Thursday, September 10, 2009

Glass Starting To Look Half Full....Almost

I took Sloan to guitar lessons last week and had to go in with her this time because she needed new strings. While we were waiting for the strings to be put on her guitar I started talking to Hans her guitar teacher. Let me tell you about Hans, first of all his name is Hans, its like his parents knew he was going to play guitar! He is awesome and even I think he is cool and truth be told Sloan probably has a bit of a crush on him. He is the type of person who you just like being around and you can tell he really enjoys teaching kids. In fact most of the kids in Irvington take guitar lessons from him and if you talk to any of the parents they say I'm not sure if my kid likes playing the guitar or hanging out with Hans!
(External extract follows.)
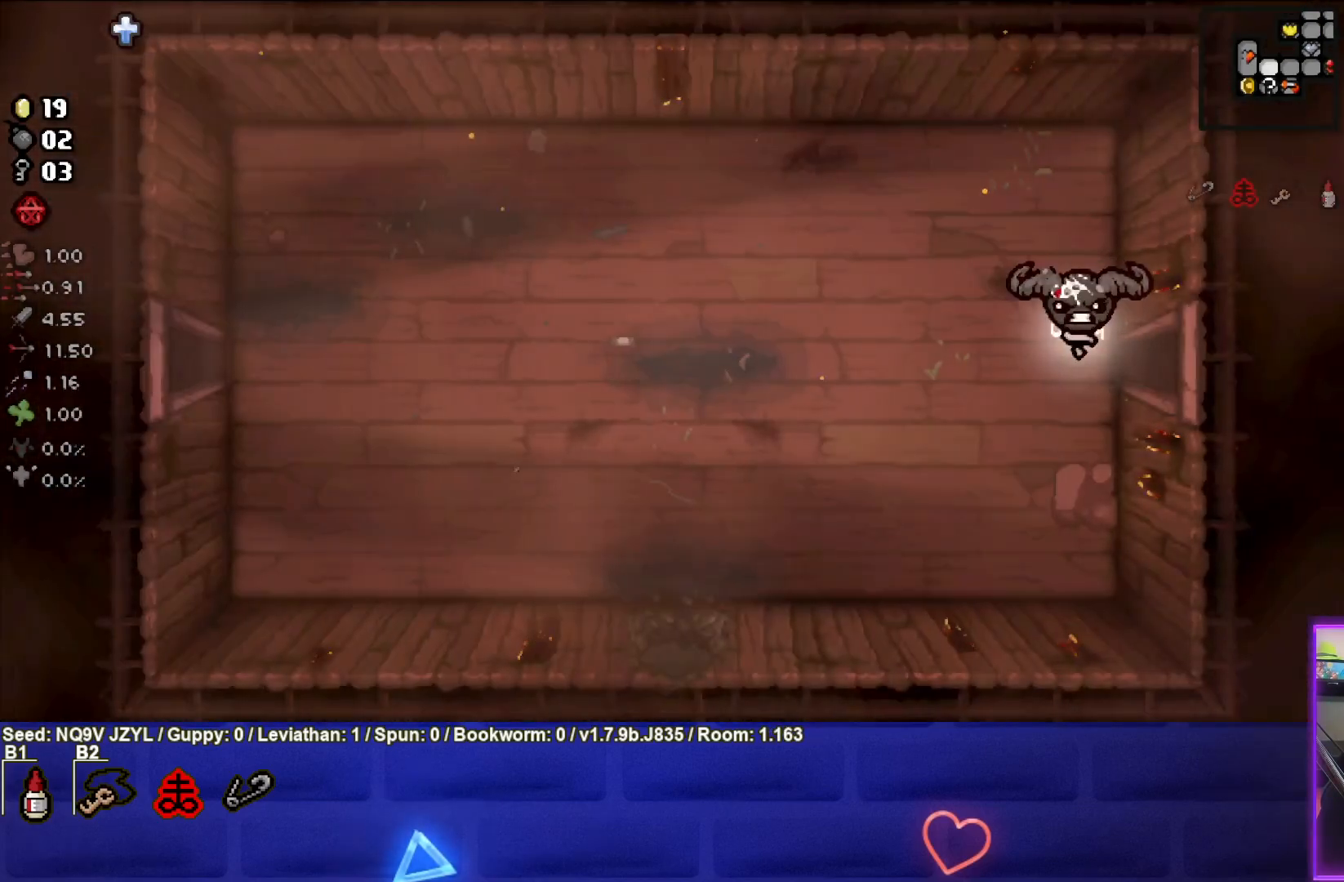
{"buttons": [], "left_stick": "left", "events": [[350, "left_stick", "left"]]}
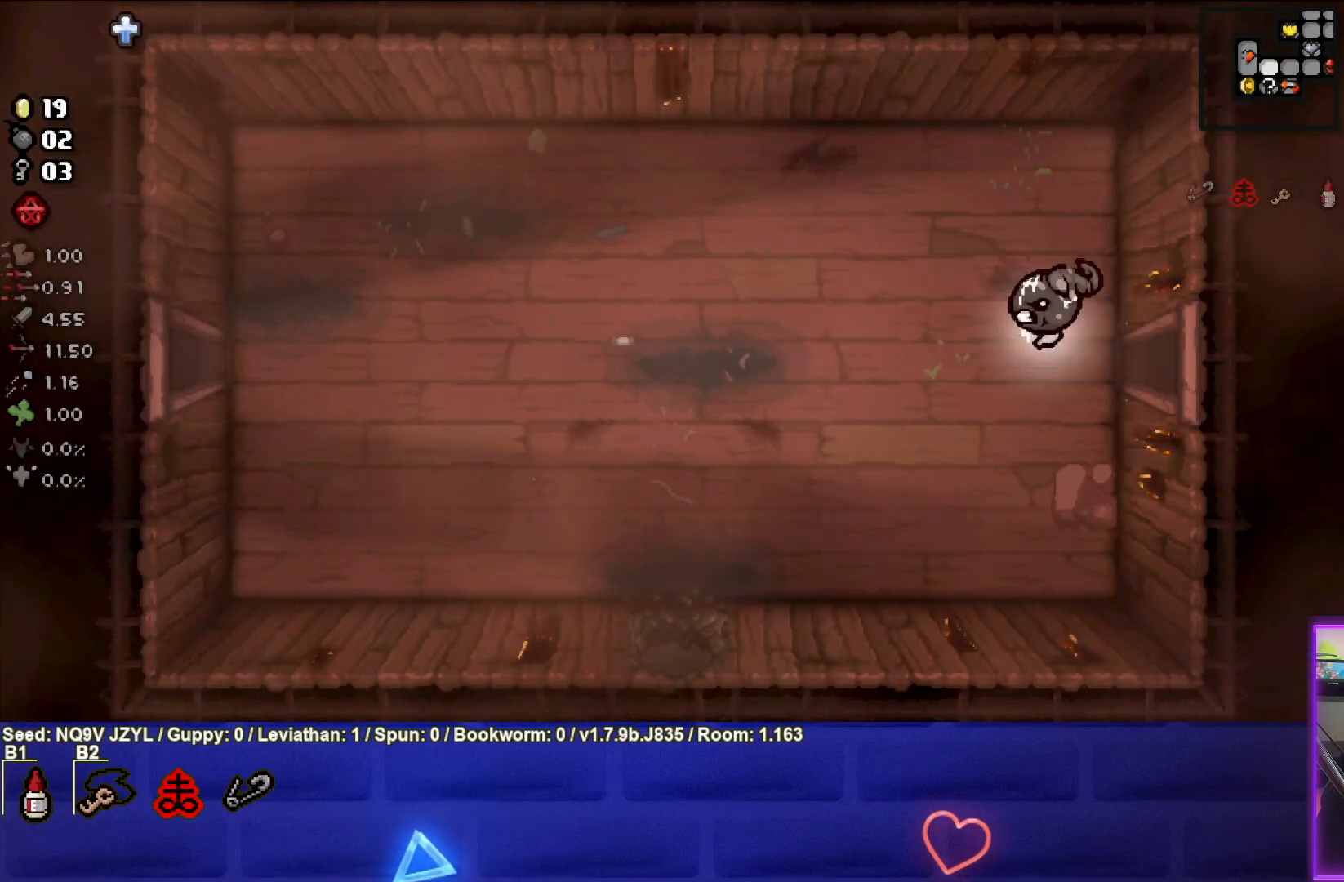
{"buttons": [], "left_stick": "center", "events": [[133, "left_stick", "center"], [317, "left_stick", "down"], [483, "left_stick", "center"]]}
In the middle of our conversation he told me that he and his wife were just heart-broken about us losing our girls and he wanted me to know they were still thinking about us. Then he told me they were not able to have children of their own and that is why he felt so bad for our loss and why they have puppies and why he teaches kids.

My heart sunk for he and his wife and I instantly thought as bad as my story is, here are these two really great people who deserve children and they can't even experience the bad thing I had happen to me. For the first time in a long time instead of saying why me I thought why them?

I know there is always someone that has it worse then you do but this was one of those moments and perhaps I was ready to get the lesson that everyone has their own sadness to deal with and sometimes the pain is alot worse.

Of course my glass emptied a bit after all this though because the next day the hospital where I delivered the girls called me to remind me my tour of the maternity ward was that day in which I replied to them, umm yea I sorta had the big tour last month. It was while I was saying the words the person on the other line must have pulled up something to see she'd made a horrible mistake and as bad as she felt I didn't feel so bad she felt bad. So rest assure I've still got that bit of negativity in me that you've all grown to love!!

5 comments:

LIZ said...

Heres the amazing thing about Hans....he has made the best of what was dealt him in life, and in doing so, he is touching the lives of many people, which obviously gives him great pleasure...I think this is how we were meant to live out our lives here on earth.

Laurie..I am so sorry about the phone call from the hospital...that had to be just awful!! Methodist, get your records straight!!

Dawn said...

After this story, I have a crush on Hans...and I've never met him!

kieron said...

You are funny...did you really say, "Yeah, I really got a big tour already"?

Also - where were you this weekend? I had fun at your house there w/o you!

Laurie from Laurie Jones Home said...

Are you saying you would have no fun if I was there Kieron????

Marmie said...

Did you pray for patience the day you got that phone call? Because if you did.....
Just remember, there are a lot of us out here that think the world of you guys and all you have to do is call one when you're low.